▶ [Exercise requirements]:
Take the entries below and give them back exactly. Leave out nothing.

======== Source records ========

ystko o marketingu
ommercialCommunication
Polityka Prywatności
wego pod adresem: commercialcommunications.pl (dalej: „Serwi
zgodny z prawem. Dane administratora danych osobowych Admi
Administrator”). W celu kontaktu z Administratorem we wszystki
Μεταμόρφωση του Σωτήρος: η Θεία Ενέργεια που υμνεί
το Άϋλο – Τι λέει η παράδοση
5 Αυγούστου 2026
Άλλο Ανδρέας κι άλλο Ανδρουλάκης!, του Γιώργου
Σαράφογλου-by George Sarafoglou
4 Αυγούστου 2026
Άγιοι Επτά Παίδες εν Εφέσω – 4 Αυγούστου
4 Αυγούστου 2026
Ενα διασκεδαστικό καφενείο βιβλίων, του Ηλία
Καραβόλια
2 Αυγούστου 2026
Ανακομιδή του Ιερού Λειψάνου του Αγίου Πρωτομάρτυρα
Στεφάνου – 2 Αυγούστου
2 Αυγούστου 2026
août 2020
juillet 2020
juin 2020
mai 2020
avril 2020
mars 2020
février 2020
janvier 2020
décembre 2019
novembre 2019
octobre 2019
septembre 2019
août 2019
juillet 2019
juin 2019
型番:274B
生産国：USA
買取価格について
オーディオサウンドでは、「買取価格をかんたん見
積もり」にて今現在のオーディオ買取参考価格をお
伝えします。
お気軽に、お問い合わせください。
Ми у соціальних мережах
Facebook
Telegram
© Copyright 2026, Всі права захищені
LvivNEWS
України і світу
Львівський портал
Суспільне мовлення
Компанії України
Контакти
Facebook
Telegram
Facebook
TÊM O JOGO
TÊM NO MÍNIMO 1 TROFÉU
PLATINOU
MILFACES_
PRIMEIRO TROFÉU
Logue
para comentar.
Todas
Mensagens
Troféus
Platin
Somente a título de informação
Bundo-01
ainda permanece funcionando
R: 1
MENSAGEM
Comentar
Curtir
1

========

▶ [Problem solution]:
ystko o marketingu
ommercialCommunication
Polityka Prywatności
wego pod adresem: commercialcommunications.pl (dalej: „Serwi
zgodny z prawem. Dane administratora danych osobowych Admi
Administrator”). W celu kontaktu z Administratorem we wszystki
Μεταμόρφωση του Σωτήρος: η Θεία Ενέργεια που υμνεί
το Άϋλο – Τι λέει η παράδοση
5 Αυγούστου 2026
Άλλο Ανδρέας κι άλλο Ανδρουλάκης!, του Γιώργου
Σαράφογλου-by George Sarafoglou
4 Αυγούστου 2026
Άγιοι Επτά Παίδες εν Εφέσω – 4 Αυγούστου
4 Αυγούστου 2026
Ενα διασκεδαστικό καφενείο βιβλίων, του Ηλία
Καραβόλια
2 Αυγούστου 2026
Ανακομιδή του Ιερού Λειψάνου του Αγίου Πρωτομάρτυρα
Στεφάνου – 2 Αυγούστου
2 Αυγούστου 2026
août 2020
juillet 2020
juin 2020
mai 2020
avril 2020
mars 2020
février 2020
janvier 2020
décembre 2019
novembre 2019
octobre 2019
septembre 2019
août 2019
juillet 2019
juin 2019
型番:274B
生産国：USA
買取価格について
オーディオサウンドでは、「買取価格をかんたん見
積もり」にて今現在のオーディオ買取参考価格をお
伝えします。
お気軽に、お問い合わせください。
Ми у соціальних мережах
Facebook
Telegram
© Copyright 2026, Всі права захищені
LvivNEWS
України і світу
Львівський портал
Суспільне мовлення
Компанії України
Контакти
Facebook
Telegram
Facebook
TÊM O JOGO
TÊM NO MÍNIMO 1 TROFÉU
PLATINOU
MILFACES_
PRIMEIRO TROFÉU
Logue
para comentar.
Todas
Mensagens
Troféus
Platin
Somente a título de informação
Bundo-01
ainda permanece funcionando
R: 1
MENSAGEM
Comentar
Curtir
1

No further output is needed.